[Saved entries]
※ ※ ※

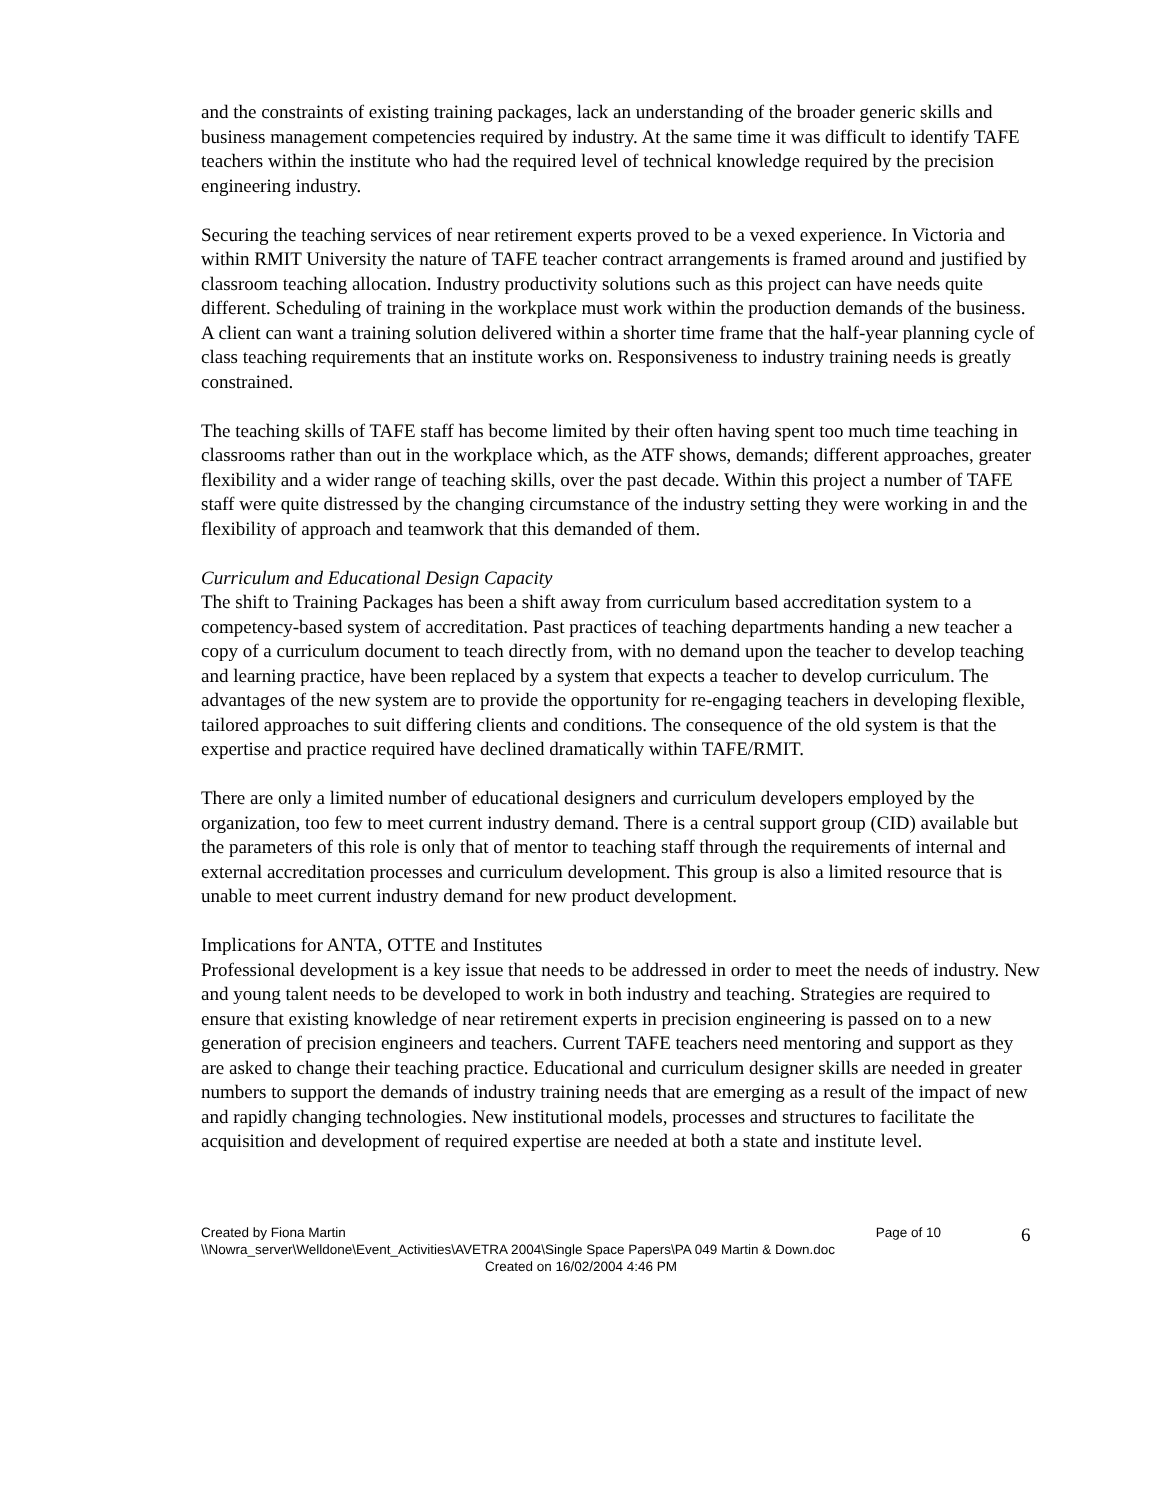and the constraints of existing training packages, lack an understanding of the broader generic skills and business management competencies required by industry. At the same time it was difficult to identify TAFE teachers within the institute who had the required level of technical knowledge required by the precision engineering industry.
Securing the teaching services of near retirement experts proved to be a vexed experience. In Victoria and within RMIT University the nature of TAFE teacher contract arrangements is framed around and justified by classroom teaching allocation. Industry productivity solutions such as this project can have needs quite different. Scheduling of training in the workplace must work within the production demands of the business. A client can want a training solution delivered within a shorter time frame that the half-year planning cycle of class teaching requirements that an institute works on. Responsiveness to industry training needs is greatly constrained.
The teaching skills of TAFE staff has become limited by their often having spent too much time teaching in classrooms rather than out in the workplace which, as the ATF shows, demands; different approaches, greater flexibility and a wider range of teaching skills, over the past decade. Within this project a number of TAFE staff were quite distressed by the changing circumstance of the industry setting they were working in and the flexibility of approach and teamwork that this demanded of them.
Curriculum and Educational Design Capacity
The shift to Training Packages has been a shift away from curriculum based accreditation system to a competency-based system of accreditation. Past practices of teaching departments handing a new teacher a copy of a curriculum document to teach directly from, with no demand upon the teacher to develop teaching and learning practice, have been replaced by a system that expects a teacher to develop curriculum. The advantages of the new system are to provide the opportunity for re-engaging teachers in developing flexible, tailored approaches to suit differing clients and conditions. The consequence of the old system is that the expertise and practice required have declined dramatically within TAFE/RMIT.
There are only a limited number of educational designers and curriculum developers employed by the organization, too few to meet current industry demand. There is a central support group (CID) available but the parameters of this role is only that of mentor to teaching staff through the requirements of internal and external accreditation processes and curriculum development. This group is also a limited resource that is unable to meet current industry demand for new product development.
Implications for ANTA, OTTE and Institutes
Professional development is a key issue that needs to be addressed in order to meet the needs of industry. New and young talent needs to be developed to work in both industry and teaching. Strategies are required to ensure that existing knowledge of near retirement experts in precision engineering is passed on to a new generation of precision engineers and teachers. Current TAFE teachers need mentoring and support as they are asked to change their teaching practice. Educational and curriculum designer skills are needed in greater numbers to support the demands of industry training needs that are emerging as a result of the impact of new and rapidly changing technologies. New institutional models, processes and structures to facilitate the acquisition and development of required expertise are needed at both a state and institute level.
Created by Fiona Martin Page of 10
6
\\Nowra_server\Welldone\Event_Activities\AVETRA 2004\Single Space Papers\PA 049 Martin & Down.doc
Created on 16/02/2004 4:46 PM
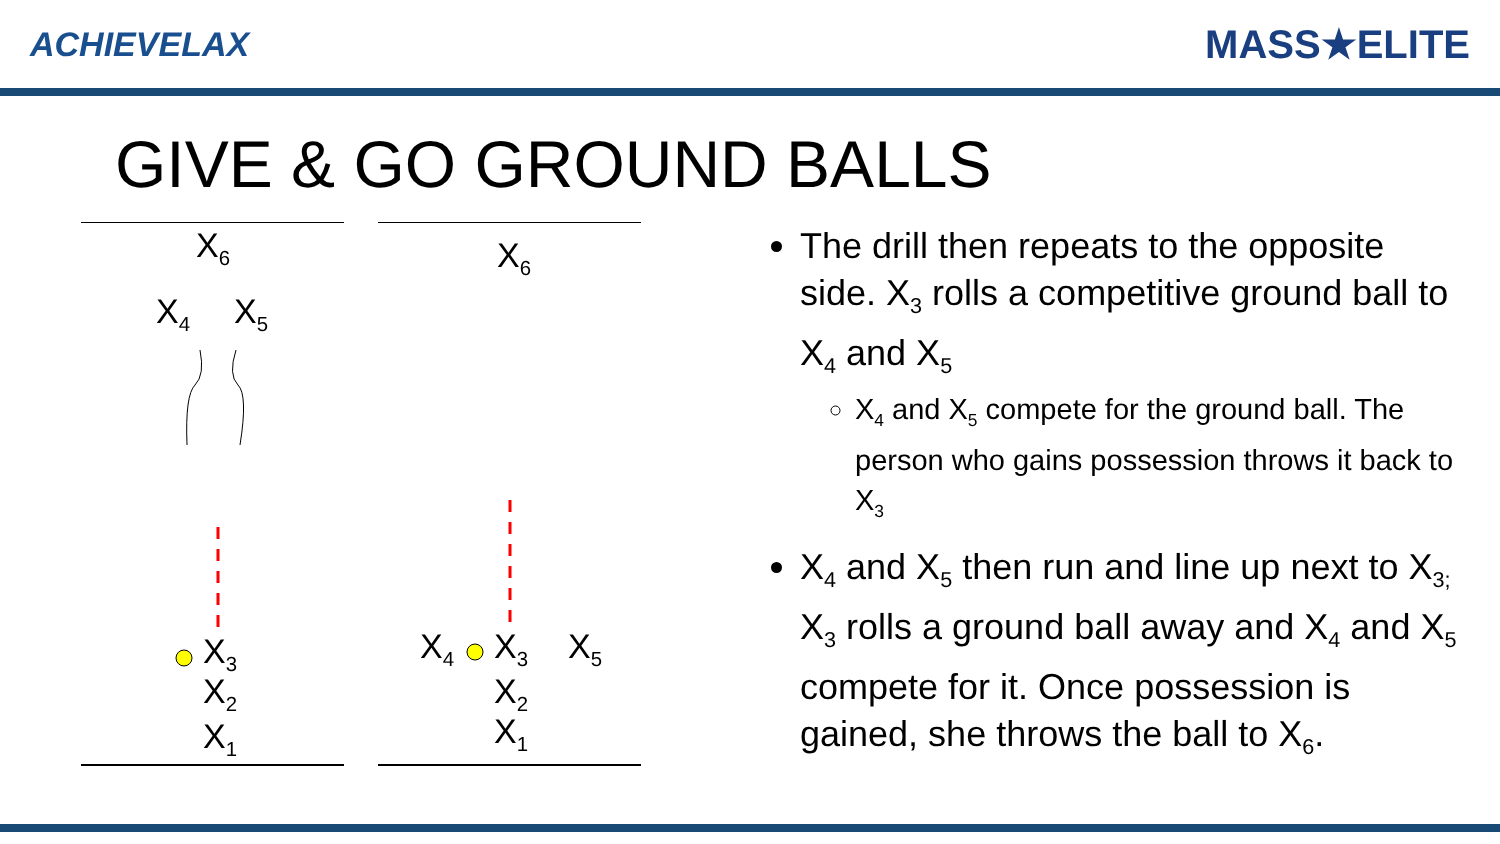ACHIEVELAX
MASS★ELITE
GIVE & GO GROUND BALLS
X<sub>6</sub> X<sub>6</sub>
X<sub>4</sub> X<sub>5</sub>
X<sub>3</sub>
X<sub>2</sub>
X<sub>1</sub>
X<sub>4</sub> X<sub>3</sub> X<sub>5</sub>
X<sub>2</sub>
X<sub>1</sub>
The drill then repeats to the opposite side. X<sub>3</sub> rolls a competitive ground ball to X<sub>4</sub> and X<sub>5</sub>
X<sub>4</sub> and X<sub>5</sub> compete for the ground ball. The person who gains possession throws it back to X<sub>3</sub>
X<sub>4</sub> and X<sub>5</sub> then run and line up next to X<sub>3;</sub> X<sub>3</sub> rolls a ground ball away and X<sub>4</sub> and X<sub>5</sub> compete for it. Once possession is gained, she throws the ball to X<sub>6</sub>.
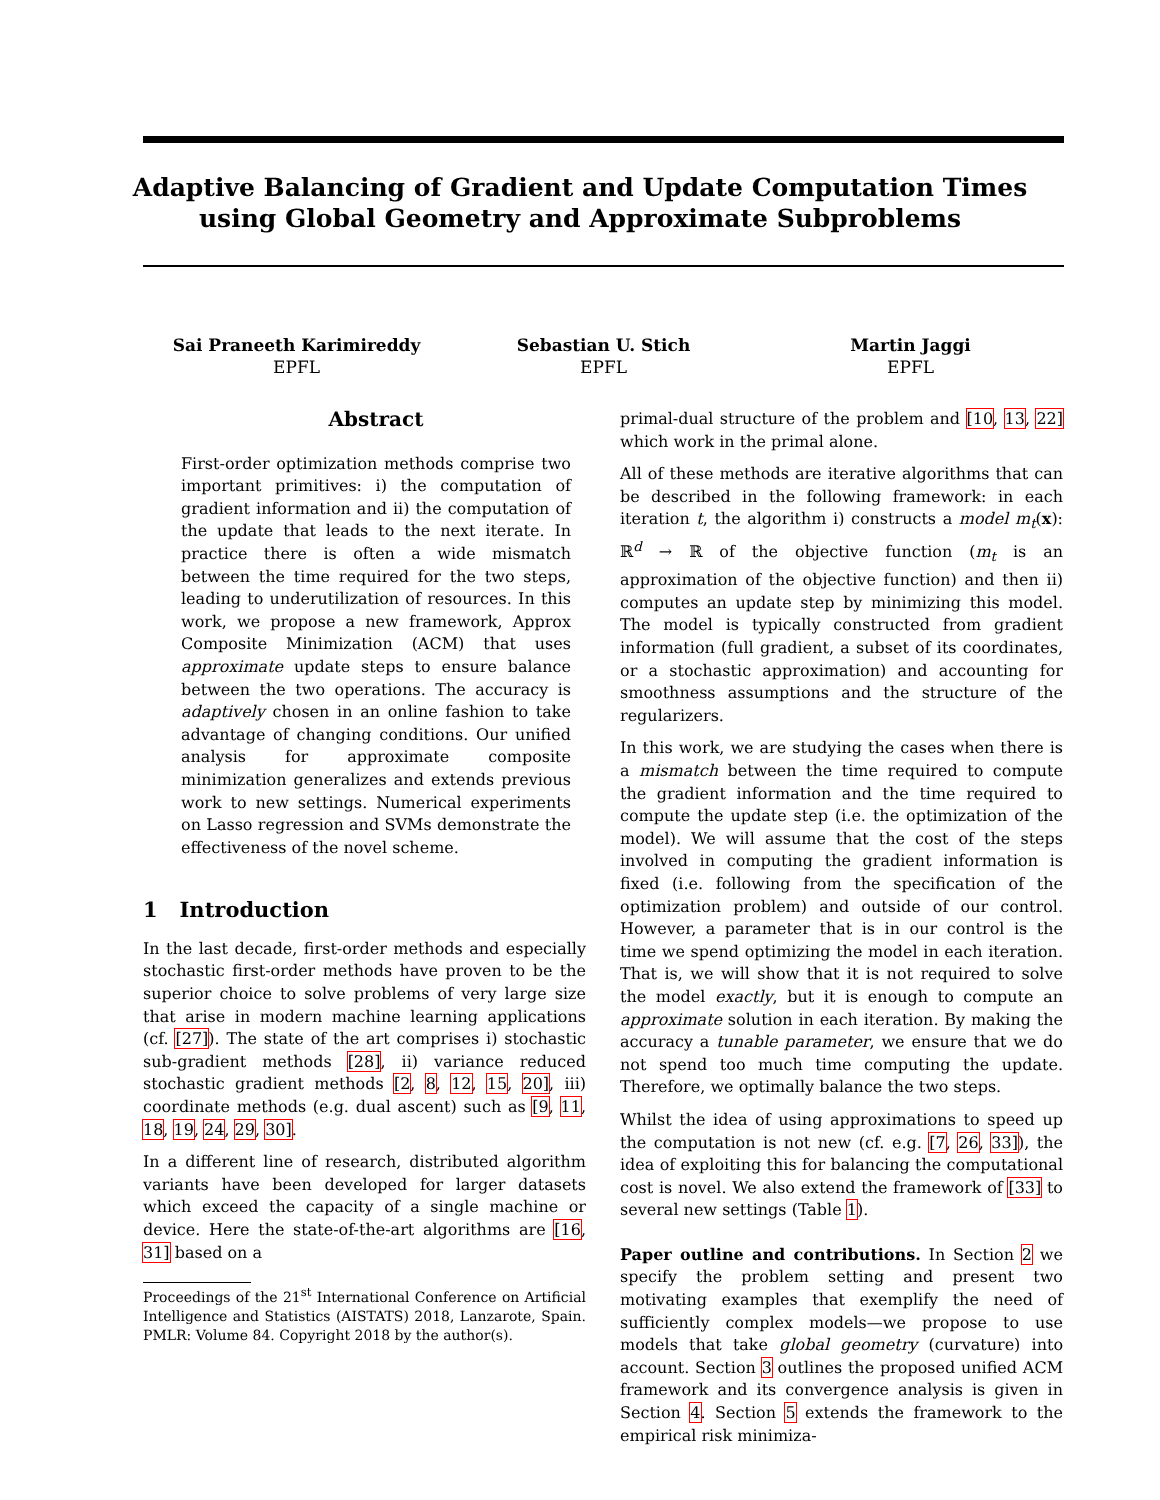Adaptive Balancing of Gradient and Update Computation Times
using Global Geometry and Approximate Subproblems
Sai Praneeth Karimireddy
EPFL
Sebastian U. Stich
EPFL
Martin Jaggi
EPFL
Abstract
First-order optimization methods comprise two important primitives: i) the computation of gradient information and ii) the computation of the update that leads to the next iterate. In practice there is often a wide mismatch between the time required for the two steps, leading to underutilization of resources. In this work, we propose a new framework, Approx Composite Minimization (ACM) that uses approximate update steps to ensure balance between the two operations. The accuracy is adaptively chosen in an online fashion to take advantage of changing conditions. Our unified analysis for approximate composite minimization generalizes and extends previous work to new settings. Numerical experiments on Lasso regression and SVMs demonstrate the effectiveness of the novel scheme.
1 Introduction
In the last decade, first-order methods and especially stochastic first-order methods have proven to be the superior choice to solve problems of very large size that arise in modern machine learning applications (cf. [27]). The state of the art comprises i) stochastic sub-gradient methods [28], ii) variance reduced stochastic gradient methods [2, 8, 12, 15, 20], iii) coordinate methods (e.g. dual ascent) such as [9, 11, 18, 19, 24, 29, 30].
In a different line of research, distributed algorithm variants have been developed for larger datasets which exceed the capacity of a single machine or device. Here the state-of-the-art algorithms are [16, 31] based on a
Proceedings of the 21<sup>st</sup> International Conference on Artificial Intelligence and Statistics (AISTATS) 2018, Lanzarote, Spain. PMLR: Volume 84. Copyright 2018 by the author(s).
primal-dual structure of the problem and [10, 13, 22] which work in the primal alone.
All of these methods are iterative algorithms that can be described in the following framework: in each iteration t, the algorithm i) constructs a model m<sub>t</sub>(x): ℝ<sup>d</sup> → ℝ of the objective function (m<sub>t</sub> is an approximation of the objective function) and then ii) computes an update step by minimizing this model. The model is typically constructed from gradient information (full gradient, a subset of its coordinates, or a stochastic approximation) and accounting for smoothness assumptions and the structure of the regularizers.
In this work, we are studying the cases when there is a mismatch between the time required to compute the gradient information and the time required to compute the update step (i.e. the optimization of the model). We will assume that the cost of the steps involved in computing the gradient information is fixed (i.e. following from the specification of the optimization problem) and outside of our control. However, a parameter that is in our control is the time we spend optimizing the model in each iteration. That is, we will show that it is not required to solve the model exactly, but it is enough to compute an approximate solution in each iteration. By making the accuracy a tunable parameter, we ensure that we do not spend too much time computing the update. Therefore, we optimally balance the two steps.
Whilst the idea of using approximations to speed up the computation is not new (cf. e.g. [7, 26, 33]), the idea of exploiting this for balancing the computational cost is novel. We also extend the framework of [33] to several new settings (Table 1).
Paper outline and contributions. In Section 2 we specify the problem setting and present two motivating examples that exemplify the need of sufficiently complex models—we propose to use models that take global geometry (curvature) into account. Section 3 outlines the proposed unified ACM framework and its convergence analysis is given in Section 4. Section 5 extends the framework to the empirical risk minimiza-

※ ※ ※

» The problem: All of the entries need to be retyped word for word, pictures excluded.

» Result for this task:
and the constraints of existing training packages, lack an understanding of the broader generic skills and business management competencies required by industry. At the same time it was difficult to identify TAFE teachers within the institute who had the required level of technical knowledge required by the precision engineering industry.
Securing the teaching services of near retirement experts proved to be a vexed experience. In Victoria and within RMIT University the nature of TAFE teacher contract arrangements is framed around and justified by classroom teaching allocation. Industry productivity solutions such as this project can have needs quite different. Scheduling of training in the workplace must work within the production demands of the business. A client can want a training solution delivered within a shorter time frame that the half-year planning cycle of class teaching requirements that an institute works on. Responsiveness to industry training needs is greatly constrained.
The teaching skills of TAFE staff has become limited by their often having spent too much time teaching in classrooms rather than out in the workplace which, as the ATF shows, demands; different approaches, greater flexibility and a wider range of teaching skills, over the past decade. Within this project a number of TAFE staff were quite distressed by the changing circumstance of the industry setting they were working in and the flexibility of approach and teamwork that this demanded of them.
Curriculum and Educational Design Capacity
The shift to Training Packages has been a shift away from curriculum based accreditation system to a competency-based system of accreditation. Past practices of teaching departments handing a new teacher a copy of a curriculum document to teach directly from, with no demand upon the teacher to develop teaching and learning practice, have been replaced by a system that expects a teacher to develop curriculum. The advantages of the new system are to provide the opportunity for re-engaging teachers in developing flexible, tailored approaches to suit differing clients and conditions. The consequence of the old system is that the expertise and practice required have declined dramatically within TAFE/RMIT.
There are only a limited number of educational designers and curriculum developers employed by the organization, too few to meet current industry demand. There is a central support group (CID) available but the parameters of this role is only that of mentor to teaching staff through the requirements of internal and external accreditation processes and curriculum development. This group is also a limited resource that is unable to meet current industry demand for new product development.
Implications for ANTA, OTTE and Institutes
Professional development is a key issue that needs to be addressed in order to meet the needs of industry. New and young talent needs to be developed to work in both industry and teaching. Strategies are required to ensure that existing knowledge of near retirement experts in precision engineering is passed on to a new generation of precision engineers and teachers. Current TAFE teachers need mentoring and support as they are asked to change their teaching practice. Educational and curriculum designer skills are needed in greater numbers to support the demands of industry training needs that are emerging as a result of the impact of new and rapidly changing technologies. New institutional models, processes and structures to facilitate the acquisition and development of required expertise are needed at both a state and institute level.
Created by Fiona Martin Page of 10
6
\\Nowra_server\Welldone\Event_Activities\AVETRA 2004\Single Space Papers\PA 049 Martin & Down.doc
Created on 16/02/2004 4:46 PM
ACHIEVELAX
MASS★ELITE
GIVE & GO GROUND BALLS
X<sub>6</sub> X<sub>6</sub>
X<sub>4</sub> X<sub>5</sub>
X<sub>3</sub>
X<sub>2</sub>
X<sub>1</sub>
X<sub>4</sub> X<sub>3</sub> X<sub>5</sub>
X<sub>2</sub>
X<sub>1</sub>
The drill then repeats to the opposite side. X<sub>3</sub> rolls a competitive ground ball to X<sub>4</sub> and X<sub>5</sub>
X<sub>4</sub> and X<sub>5</sub> compete for the ground ball. The person who gains possession throws it back to X<sub>3</sub>
X<sub>4</sub> and X<sub>5</sub> then run and line up next to X<sub>3;</sub> X<sub>3</sub> rolls a ground ball away and X<sub>4</sub> and X<sub>5</sub> compete for it. Once possession is gained, she throws the ball to X<sub>6</sub>.
Adaptive Balancing of Gradient and Update Computation Times
using Global Geometry and Approximate Subproblems
Sai Praneeth Karimireddy
EPFL
Sebastian U. Stich
EPFL
Martin Jaggi
EPFL
Abstract
First-order optimization methods comprise two important primitives: i) the computation of gradient information and ii) the computation of the update that leads to the next iterate. In practice there is often a wide mismatch between the time required for the two steps, leading to underutilization of resources. In this work, we propose a new framework, Approx Composite Minimization (ACM) that uses approximate update steps to ensure balance between the two operations. The accuracy is adaptively chosen in an online fashion to take advantage of changing conditions. Our unified analysis for approximate composite minimization generalizes and extends previous work to new settings. Numerical experiments on Lasso regression and SVMs demonstrate the effectiveness of the novel scheme.
1 Introduction
In the last decade, first-order methods and especially stochastic first-order methods have proven to be the superior choice to solve problems of very large size that arise in modern machine learning applications (cf. [27]). The state of the art comprises i) stochastic sub-gradient methods [28], ii) variance reduced stochastic gradient methods [2, 8, 12, 15, 20], iii) coordinate methods (e.g. dual ascent) such as [9, 11, 18, 19, 24, 29, 30].
In a different line of research, distributed algorithm variants have been developed for larger datasets which exceed the capacity of a single machine or device. Here the state-of-the-art algorithms are [16, 31] based on a
Proceedings of the 21<sup>st</sup> International Conference on Artificial Intelligence and Statistics (AISTATS) 2018, Lanzarote, Spain. PMLR: Volume 84. Copyright 2018 by the author(s).
primal-dual structure of the problem and [10, 13, 22] which work in the primal alone.
All of these methods are iterative algorithms that can be described in the following framework: in each iteration t, the algorithm i) constructs a model m<sub>t</sub>(x): ℝ<sup>d</sup> → ℝ of the objective function (m<sub>t</sub> is an approximation of the objective function) and then ii) computes an update step by minimizing this model. The model is typically constructed from gradient information (full gradient, a subset of its coordinates, or a stochastic approximation) and accounting for smoothness assumptions and the structure of the regularizers.
In this work, we are studying the cases when there is a mismatch between the time required to compute the gradient information and the time required to compute the update step (i.e. the optimization of the model). We will assume that the cost of the steps involved in computing the gradient information is fixed (i.e. following from the specification of the optimization problem) and outside of our control. However, a parameter that is in our control is the time we spend optimizing the model in each iteration. That is, we will show that it is not required to solve the model exactly, but it is enough to compute an approximate solution in each iteration. By making the accuracy a tunable parameter, we ensure that we do not spend too much time computing the update. Therefore, we optimally balance the two steps.
Whilst the idea of using approximations to speed up the computation is not new (cf. e.g. [7, 26, 33]), the idea of exploiting this for balancing the computational cost is novel. We also extend the framework of [33] to several new settings (Table 1).
Paper outline and contributions. In Section 2 we specify the problem setting and present two motivating examples that exemplify the need of sufficiently complex models—we propose to use models that take global geometry (curvature) into account. Section 3 outlines the proposed unified ACM framework and its convergence analysis is given in Section 4. Section 5 extends the framework to the empirical risk minimiza-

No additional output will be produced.